## EXERCISE:
Filter the entries that follow, copying every line in which the word "limit" appears.

## PROVIDED RECORDS:
============

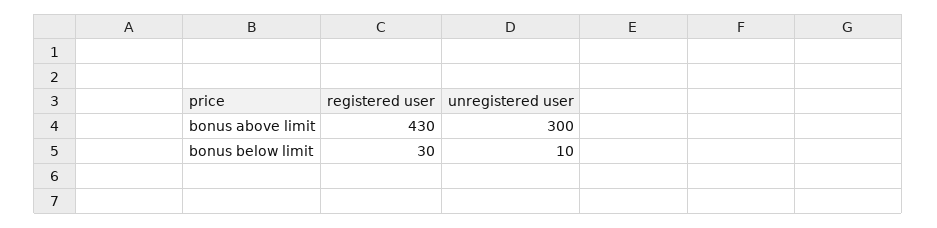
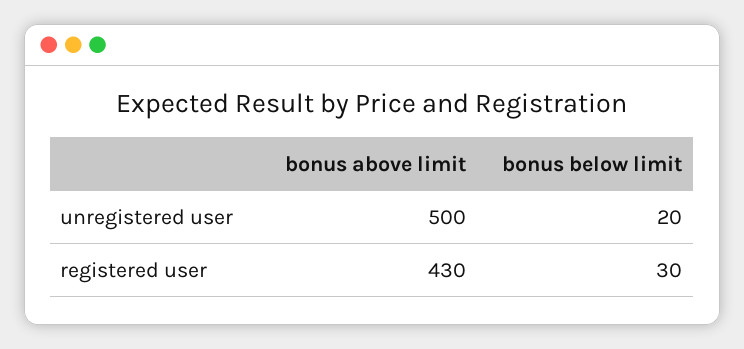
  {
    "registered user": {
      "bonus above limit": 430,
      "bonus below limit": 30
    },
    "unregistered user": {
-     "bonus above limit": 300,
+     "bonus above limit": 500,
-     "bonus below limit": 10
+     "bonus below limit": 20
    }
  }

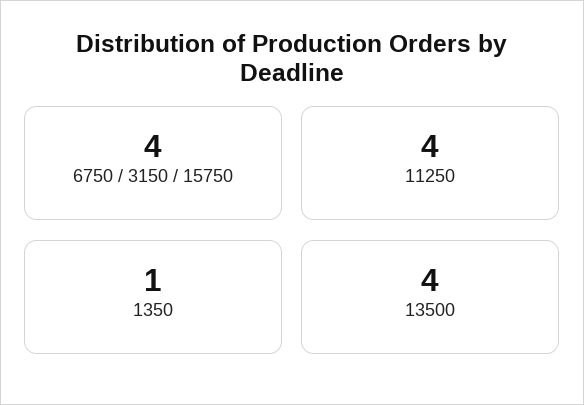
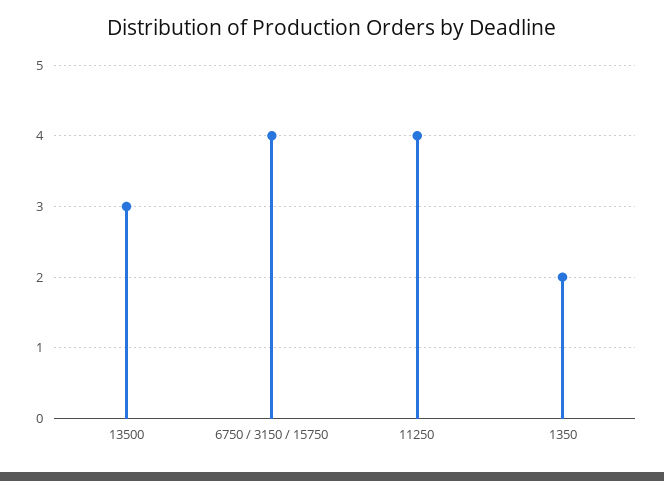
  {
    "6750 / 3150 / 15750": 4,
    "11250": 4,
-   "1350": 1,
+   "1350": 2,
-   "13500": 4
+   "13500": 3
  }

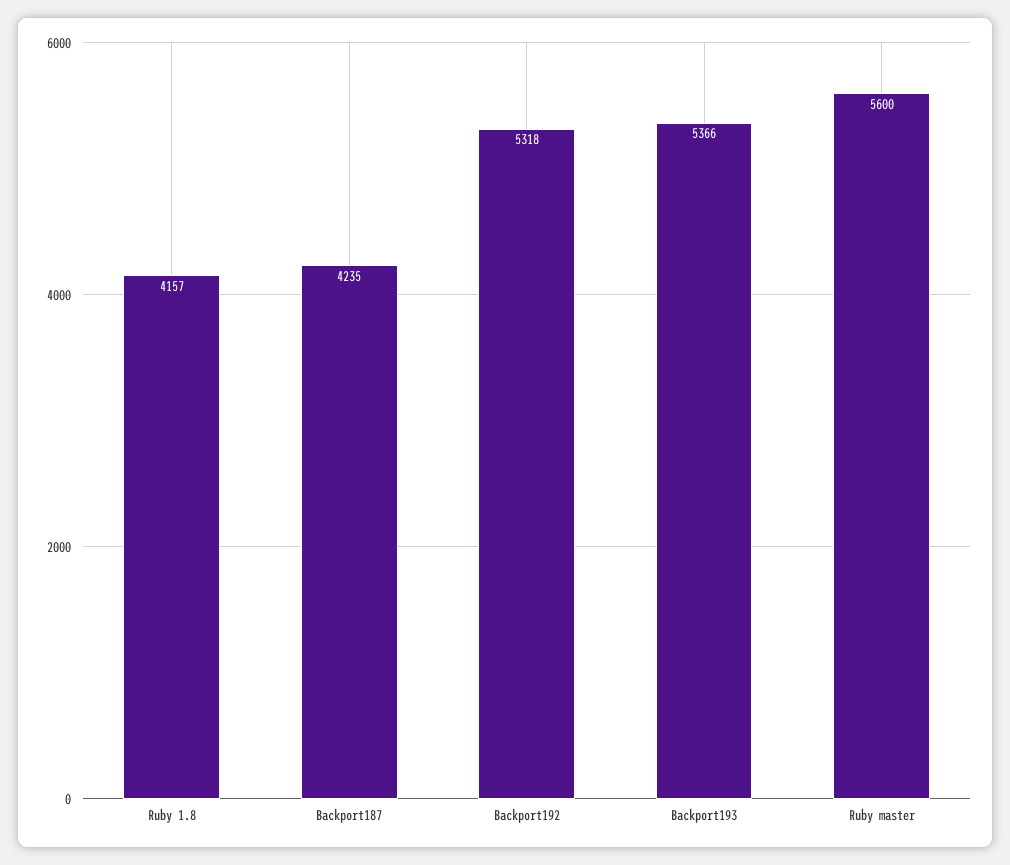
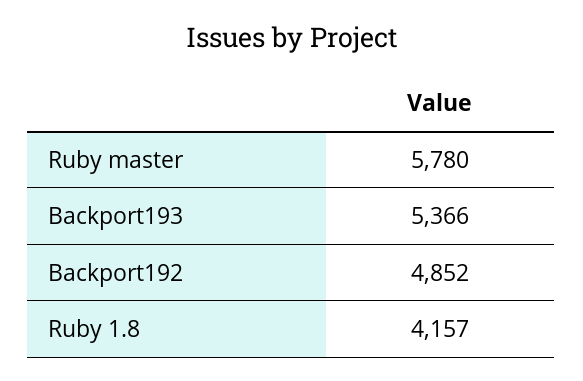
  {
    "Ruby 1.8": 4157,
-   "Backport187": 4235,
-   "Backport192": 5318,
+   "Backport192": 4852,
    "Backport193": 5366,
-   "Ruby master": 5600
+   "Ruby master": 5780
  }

============

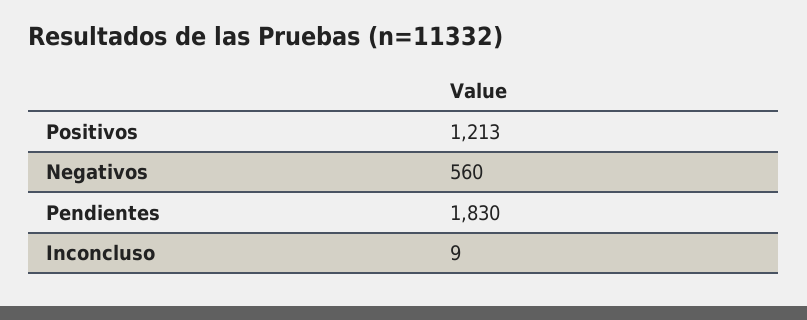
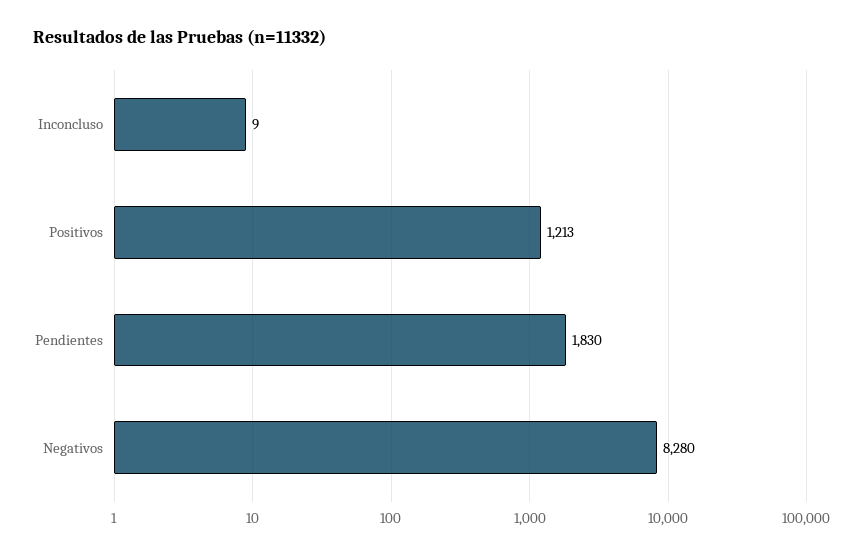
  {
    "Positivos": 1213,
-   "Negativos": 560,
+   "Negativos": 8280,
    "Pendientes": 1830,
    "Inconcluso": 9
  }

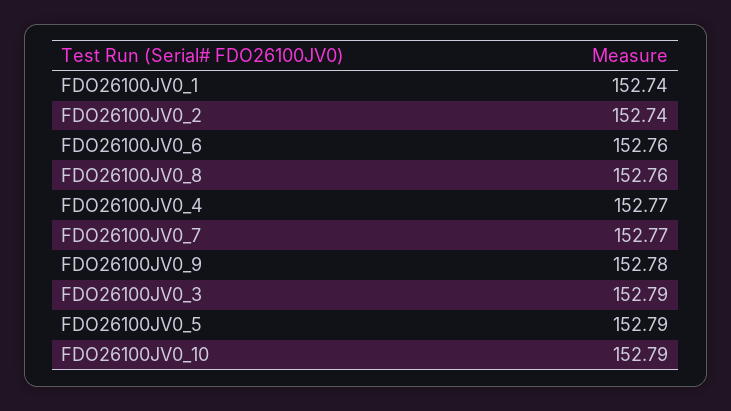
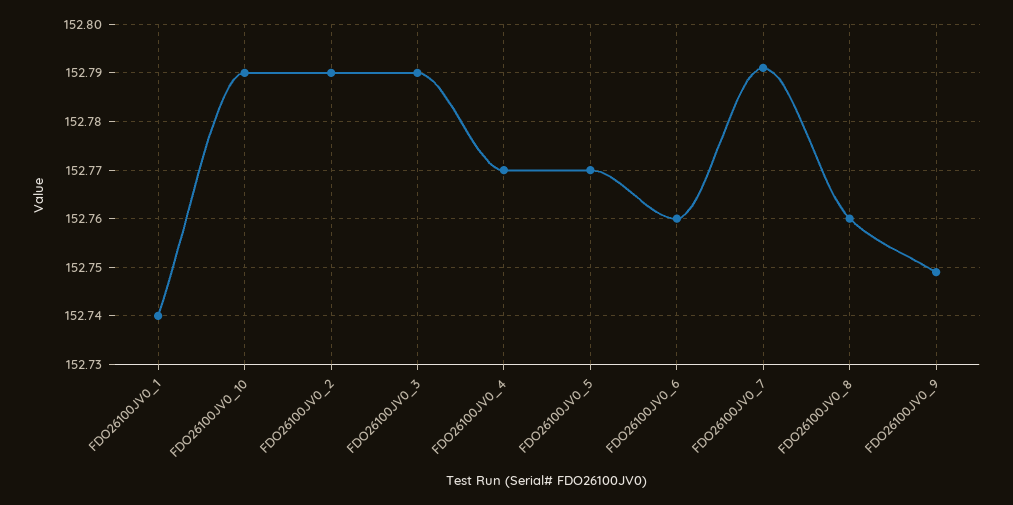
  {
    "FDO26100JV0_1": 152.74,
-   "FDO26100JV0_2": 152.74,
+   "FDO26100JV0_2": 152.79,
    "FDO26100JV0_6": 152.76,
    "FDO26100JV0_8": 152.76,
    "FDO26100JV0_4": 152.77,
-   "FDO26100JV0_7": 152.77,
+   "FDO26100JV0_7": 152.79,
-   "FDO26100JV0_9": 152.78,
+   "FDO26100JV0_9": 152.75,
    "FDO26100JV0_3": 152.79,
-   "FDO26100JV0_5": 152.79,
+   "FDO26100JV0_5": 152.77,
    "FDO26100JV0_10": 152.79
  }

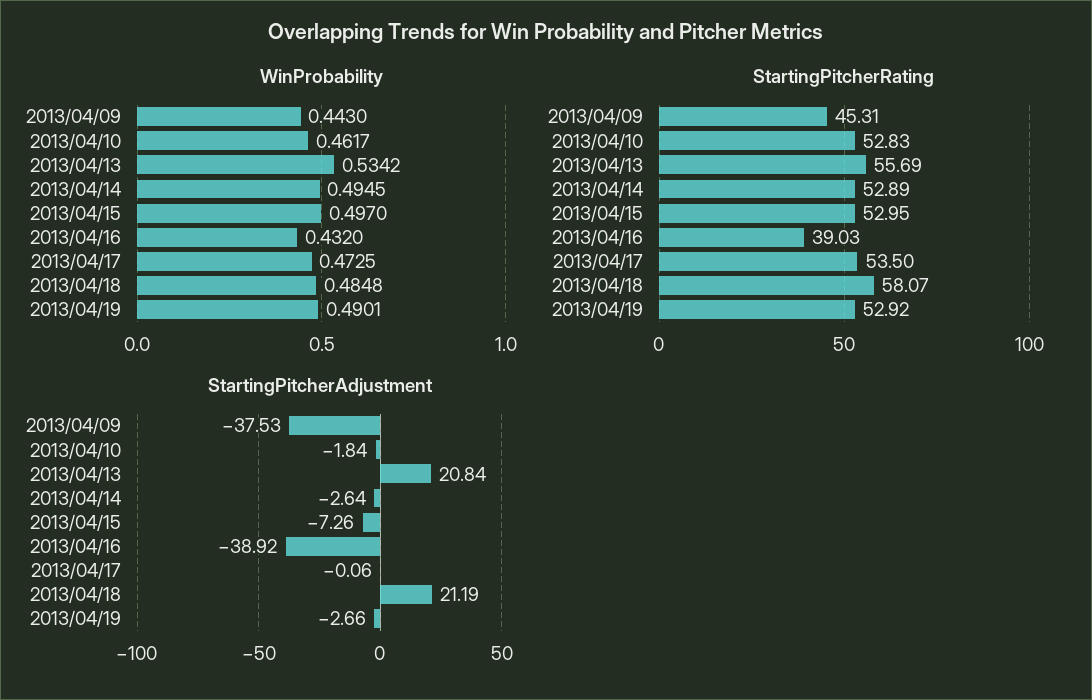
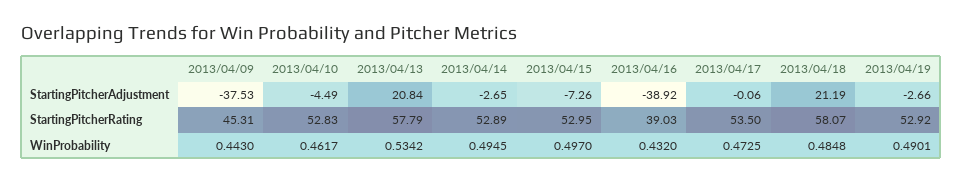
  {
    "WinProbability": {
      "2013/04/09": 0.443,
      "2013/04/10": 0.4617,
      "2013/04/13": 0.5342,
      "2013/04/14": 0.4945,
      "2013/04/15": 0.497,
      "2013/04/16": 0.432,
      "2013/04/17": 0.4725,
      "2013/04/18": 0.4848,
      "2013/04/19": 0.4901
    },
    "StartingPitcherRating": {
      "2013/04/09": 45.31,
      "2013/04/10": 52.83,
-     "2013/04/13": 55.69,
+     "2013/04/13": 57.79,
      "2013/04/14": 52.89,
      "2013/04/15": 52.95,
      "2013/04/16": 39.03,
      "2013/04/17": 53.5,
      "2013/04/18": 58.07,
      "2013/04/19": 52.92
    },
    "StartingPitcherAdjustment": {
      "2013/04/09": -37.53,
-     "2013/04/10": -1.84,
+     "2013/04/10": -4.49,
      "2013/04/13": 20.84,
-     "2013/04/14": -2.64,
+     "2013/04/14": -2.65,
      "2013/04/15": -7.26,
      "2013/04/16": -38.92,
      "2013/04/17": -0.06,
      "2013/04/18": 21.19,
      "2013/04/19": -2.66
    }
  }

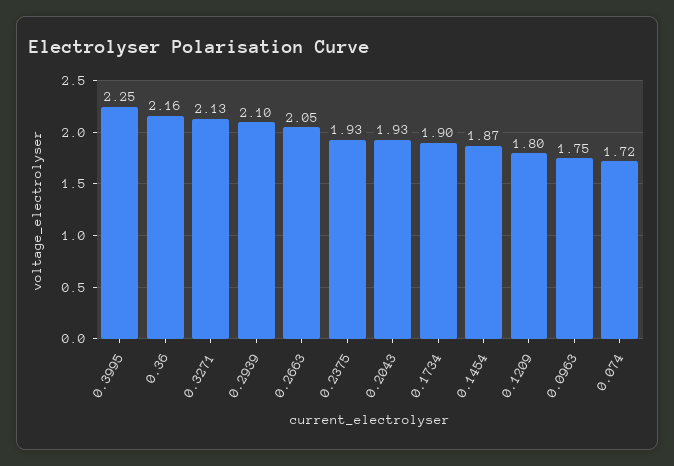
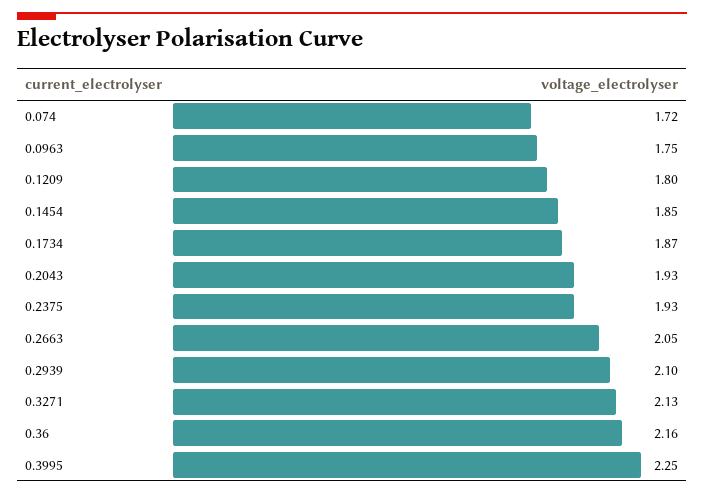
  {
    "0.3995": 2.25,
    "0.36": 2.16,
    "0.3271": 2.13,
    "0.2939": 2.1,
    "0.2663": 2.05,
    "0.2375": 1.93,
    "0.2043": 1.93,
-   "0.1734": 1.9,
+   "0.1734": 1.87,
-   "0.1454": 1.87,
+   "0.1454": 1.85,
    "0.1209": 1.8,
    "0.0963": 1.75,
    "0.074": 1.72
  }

============

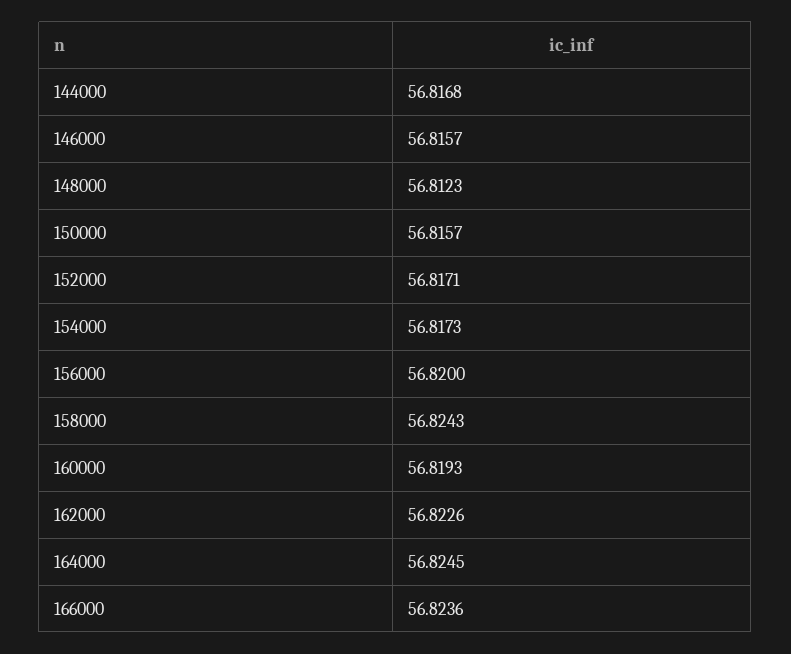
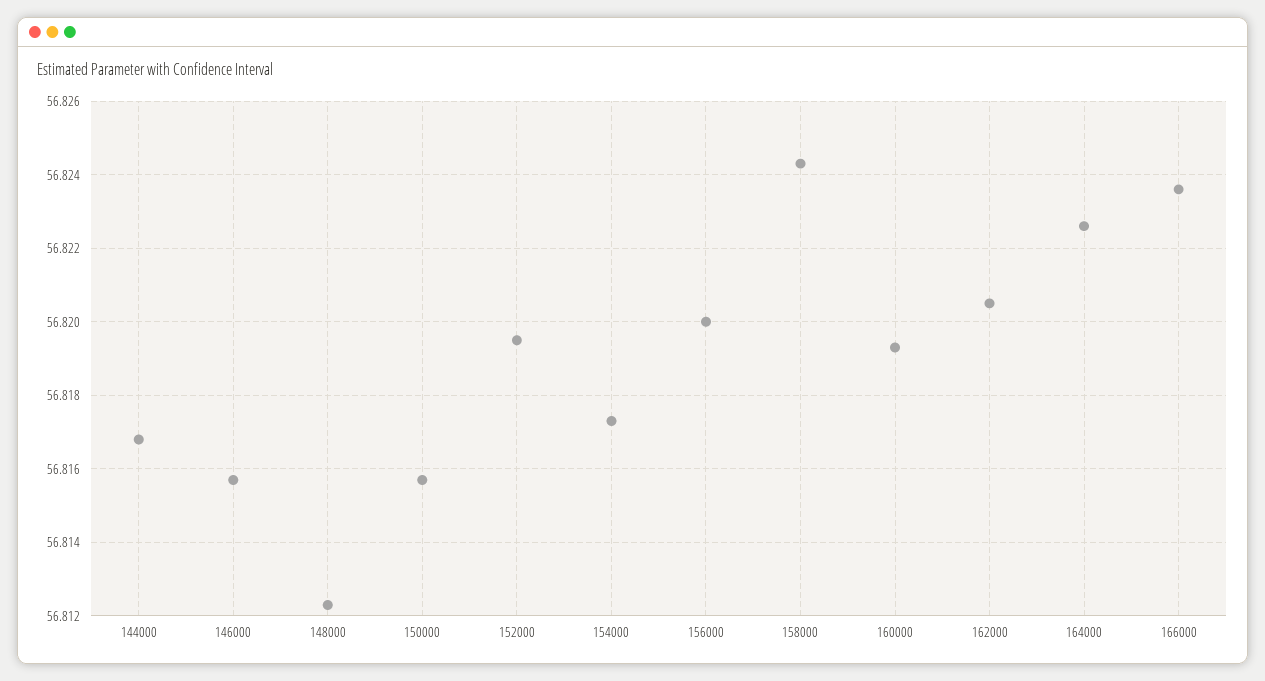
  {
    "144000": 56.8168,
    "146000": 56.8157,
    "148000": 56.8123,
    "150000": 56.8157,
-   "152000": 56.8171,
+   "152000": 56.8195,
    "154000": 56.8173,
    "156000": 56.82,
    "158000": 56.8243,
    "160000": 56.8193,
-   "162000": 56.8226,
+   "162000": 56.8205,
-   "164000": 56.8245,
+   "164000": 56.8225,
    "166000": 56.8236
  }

============

## EXPECTED ANSWER:
      "bonus above limit": 430,
      "bonus below limit": 30
-     "bonus above limit": 300,
+     "bonus above limit": 500,
-     "bonus below limit": 10
+     "bonus below limit": 20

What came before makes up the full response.